▶ _TASK INSTRUCTIONS_:
Which lines of the records below contain the word "Rendered"? Copy each of them out.

▶ _TASK INPUT_:
--------

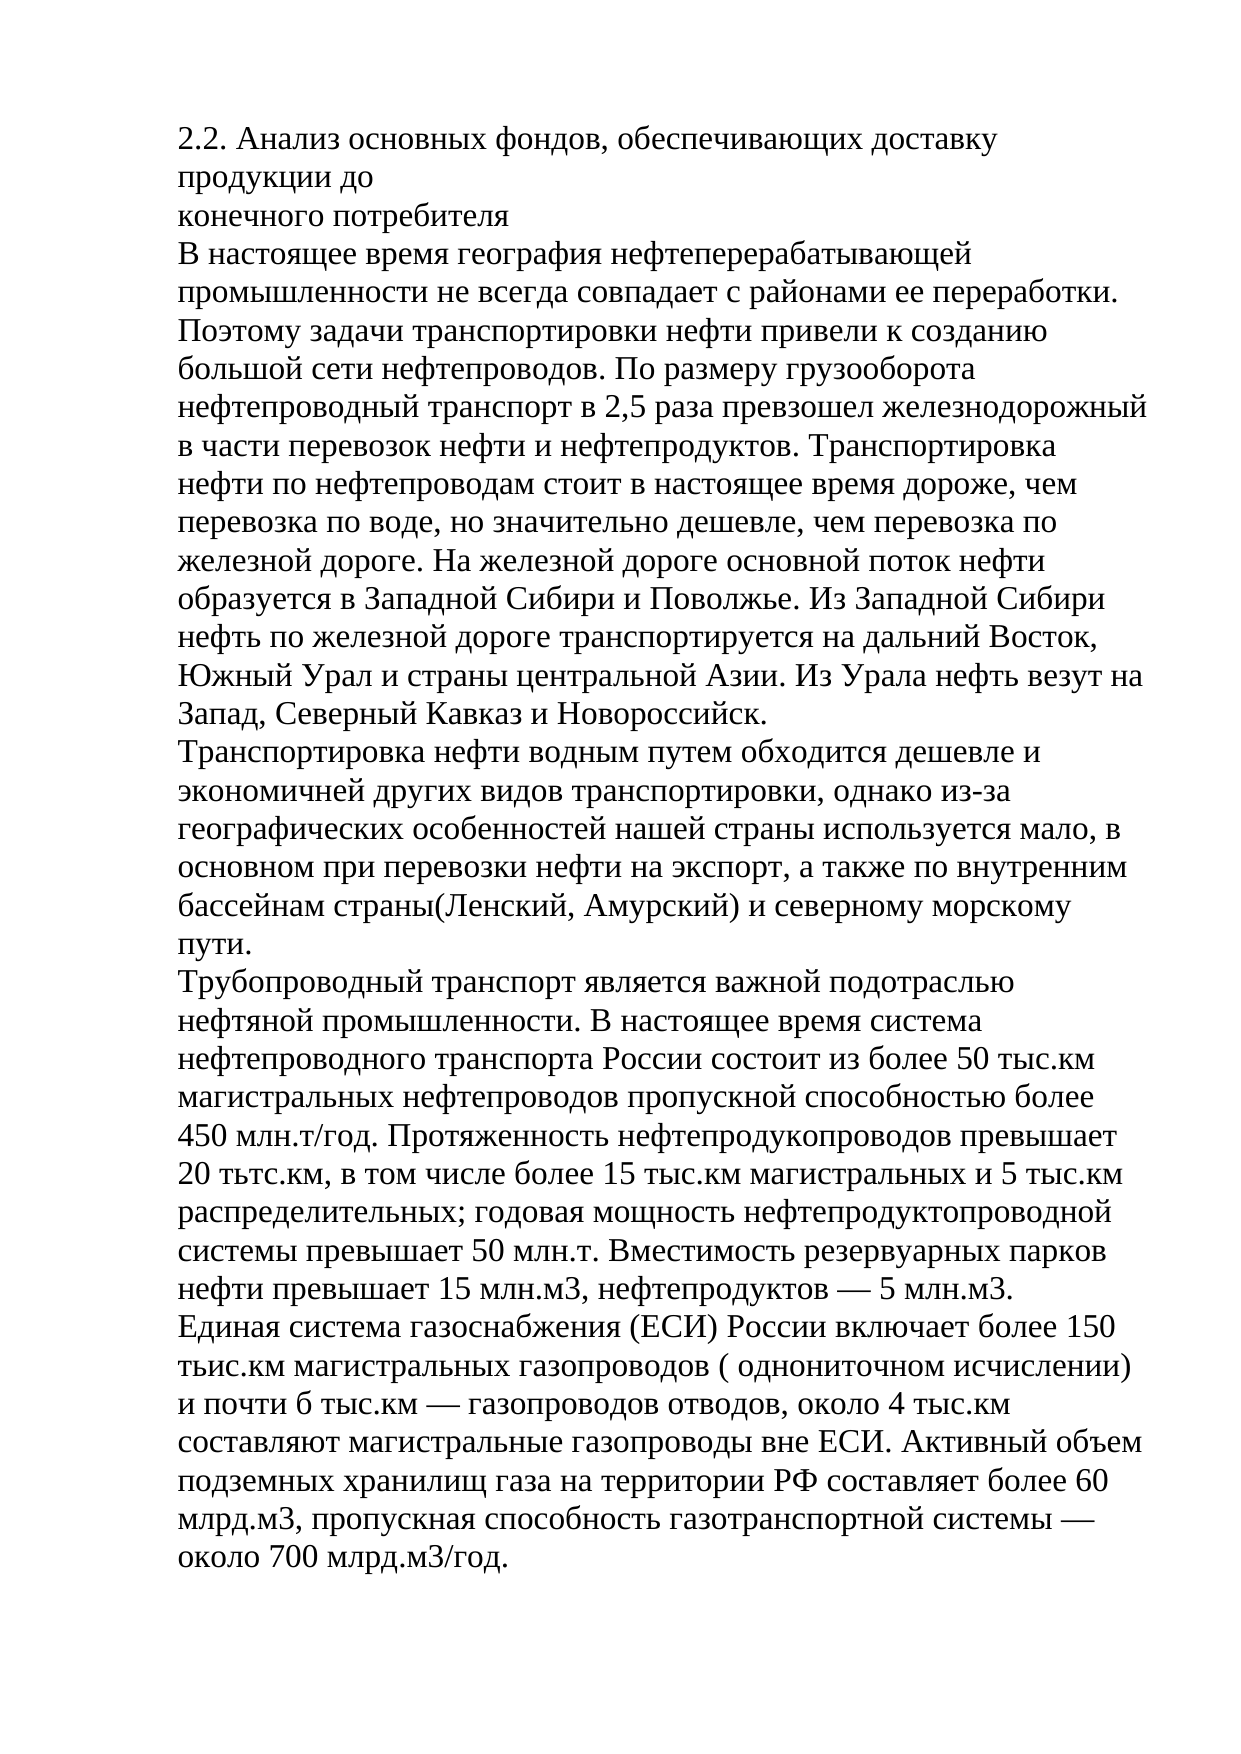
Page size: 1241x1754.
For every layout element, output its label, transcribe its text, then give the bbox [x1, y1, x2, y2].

--------

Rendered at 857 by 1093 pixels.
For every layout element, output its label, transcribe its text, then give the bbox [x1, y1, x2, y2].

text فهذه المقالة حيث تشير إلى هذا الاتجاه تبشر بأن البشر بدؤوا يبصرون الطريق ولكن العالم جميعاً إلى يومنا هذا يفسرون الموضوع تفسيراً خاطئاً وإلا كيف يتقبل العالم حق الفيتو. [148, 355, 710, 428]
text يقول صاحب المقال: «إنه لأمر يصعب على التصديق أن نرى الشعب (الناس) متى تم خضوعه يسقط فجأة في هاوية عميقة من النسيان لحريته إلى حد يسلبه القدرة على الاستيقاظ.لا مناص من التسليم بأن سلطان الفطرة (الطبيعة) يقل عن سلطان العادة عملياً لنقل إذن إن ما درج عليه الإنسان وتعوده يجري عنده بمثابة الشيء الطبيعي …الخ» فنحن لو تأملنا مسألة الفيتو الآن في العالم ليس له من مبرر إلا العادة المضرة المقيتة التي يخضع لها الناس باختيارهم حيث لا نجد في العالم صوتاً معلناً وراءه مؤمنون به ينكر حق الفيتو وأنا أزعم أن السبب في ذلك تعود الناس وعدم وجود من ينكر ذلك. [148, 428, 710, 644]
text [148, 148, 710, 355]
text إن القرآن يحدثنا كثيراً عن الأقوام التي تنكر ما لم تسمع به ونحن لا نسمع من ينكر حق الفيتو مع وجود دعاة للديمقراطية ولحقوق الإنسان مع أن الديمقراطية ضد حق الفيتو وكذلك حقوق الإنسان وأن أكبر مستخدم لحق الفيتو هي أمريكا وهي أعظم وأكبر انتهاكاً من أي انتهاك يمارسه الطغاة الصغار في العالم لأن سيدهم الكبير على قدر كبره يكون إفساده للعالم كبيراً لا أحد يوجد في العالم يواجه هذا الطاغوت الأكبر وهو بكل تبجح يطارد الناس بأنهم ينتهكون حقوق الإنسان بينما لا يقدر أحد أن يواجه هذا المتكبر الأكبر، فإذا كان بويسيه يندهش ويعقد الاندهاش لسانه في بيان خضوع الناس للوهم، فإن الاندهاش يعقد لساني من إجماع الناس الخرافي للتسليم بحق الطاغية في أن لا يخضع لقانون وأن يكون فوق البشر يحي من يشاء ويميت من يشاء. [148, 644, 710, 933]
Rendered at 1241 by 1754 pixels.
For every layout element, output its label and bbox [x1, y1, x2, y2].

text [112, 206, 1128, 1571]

--------

▶ _EXERCISE SOLUTION_:
Rendered at 857 by 1093 pixels.
Rendered at 1241 by 1754 pixels.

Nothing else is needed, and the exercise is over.